大规模可再生能源、电动汽车(electric vehicle,EV)和变频空调(inverter air conditioner,IAC)接入商业园区微网(business park microgrid,BPMG)产生的波动性和不确定性为系统灵活运行带来新的挑战。文章提出了一种考虑需求侧灵活性资源的BPMG优化调度方法。基于EV和IAC需求响应模型,量化BPMG需求侧灵活性资源提供的灵活性供给。结合源侧固有灵活性资源和灵活性需求,提出灵活性不足严重度指标,定量评估系统运行灵活性供需失衡的严重程度。在此基础上,建立兼顾运行经济性和灵活性的BPMG多目标优化调度模型,并使用CPLEX优化软件求解。仿真结果表明,所提模型能够协调调度源、荷两侧各类灵活性资源,有效提升BPMG的运行灵活性。

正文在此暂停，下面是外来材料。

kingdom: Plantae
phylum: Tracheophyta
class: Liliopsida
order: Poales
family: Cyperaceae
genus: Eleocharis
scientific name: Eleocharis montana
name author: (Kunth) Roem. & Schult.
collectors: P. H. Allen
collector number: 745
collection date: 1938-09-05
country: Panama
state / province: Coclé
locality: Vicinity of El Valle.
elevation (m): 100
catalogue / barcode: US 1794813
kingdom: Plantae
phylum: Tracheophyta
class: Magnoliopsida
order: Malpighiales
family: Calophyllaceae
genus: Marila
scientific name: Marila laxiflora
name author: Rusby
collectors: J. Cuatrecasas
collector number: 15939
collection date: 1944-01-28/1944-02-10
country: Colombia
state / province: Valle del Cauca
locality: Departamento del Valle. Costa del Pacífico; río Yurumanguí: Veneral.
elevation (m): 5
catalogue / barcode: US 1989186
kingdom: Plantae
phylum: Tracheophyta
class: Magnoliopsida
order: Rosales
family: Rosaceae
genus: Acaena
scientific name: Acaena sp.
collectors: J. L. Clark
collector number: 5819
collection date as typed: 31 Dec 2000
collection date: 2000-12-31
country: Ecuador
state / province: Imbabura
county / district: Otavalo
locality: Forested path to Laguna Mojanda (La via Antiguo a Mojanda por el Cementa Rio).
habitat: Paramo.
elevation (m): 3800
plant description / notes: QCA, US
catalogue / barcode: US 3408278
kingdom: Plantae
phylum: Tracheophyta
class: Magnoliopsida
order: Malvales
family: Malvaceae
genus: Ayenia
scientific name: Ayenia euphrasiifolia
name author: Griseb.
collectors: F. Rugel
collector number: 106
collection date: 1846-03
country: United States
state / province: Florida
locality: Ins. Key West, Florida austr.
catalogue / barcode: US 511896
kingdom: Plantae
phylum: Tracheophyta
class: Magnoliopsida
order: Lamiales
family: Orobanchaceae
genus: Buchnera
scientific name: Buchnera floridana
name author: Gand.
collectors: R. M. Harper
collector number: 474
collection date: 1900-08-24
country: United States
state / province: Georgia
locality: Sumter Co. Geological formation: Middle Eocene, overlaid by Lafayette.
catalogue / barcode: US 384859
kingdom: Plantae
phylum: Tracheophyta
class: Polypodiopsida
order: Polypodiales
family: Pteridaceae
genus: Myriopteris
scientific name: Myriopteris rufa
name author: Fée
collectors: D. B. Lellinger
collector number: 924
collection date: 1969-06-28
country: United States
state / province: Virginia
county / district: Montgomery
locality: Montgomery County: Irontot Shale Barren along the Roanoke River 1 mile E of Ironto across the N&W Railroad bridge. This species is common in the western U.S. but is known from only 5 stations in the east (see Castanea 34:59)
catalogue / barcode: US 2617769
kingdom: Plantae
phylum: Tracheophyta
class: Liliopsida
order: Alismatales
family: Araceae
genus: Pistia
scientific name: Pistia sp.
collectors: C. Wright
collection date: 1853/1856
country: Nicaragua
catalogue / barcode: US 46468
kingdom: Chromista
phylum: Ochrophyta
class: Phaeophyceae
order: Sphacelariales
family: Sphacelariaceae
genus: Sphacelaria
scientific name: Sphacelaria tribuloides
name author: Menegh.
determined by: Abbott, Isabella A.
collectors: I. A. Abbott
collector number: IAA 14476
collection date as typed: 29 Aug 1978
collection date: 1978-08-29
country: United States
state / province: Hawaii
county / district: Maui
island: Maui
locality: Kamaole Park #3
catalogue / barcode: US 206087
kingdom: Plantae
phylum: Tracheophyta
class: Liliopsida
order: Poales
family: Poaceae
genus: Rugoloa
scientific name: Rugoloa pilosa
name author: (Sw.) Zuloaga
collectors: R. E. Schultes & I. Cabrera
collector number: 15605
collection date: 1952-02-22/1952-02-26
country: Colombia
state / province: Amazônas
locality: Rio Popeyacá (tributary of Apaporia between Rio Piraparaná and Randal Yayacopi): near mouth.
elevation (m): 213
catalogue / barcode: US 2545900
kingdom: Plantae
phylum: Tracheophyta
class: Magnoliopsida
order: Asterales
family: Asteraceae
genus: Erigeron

Integration of renewable energy, electric vehicles (EV), and inverter air conditioners (IAC) in the business park microgrid (BPMG) result in fluctuation and uncertainty, which lead to new challenges in operational flexibility of the BPMG. Therefore, a BPMG optimal scheduling method considering demand-side flexible resources is presented. Moreover, the flexible supply provided by BPMG demand-side flexible resource is quantified according to the demand response models of EV and IAC. And then, combined with the flexible resource and flexible demand at the source side, flexibility shortage severity is proposed for quantifying the imbalance severity between the flexible supply and flexible demand. On this basis, a BPMG multi-objective optimal scheduling model considering economy and flexibility is constructed, which can be solved by CPLEX optimization software. Experimental results show that the proposed model can significantly improve the operational flexibility of BPMG by coordinating various flexible resources on both supply and demand sides.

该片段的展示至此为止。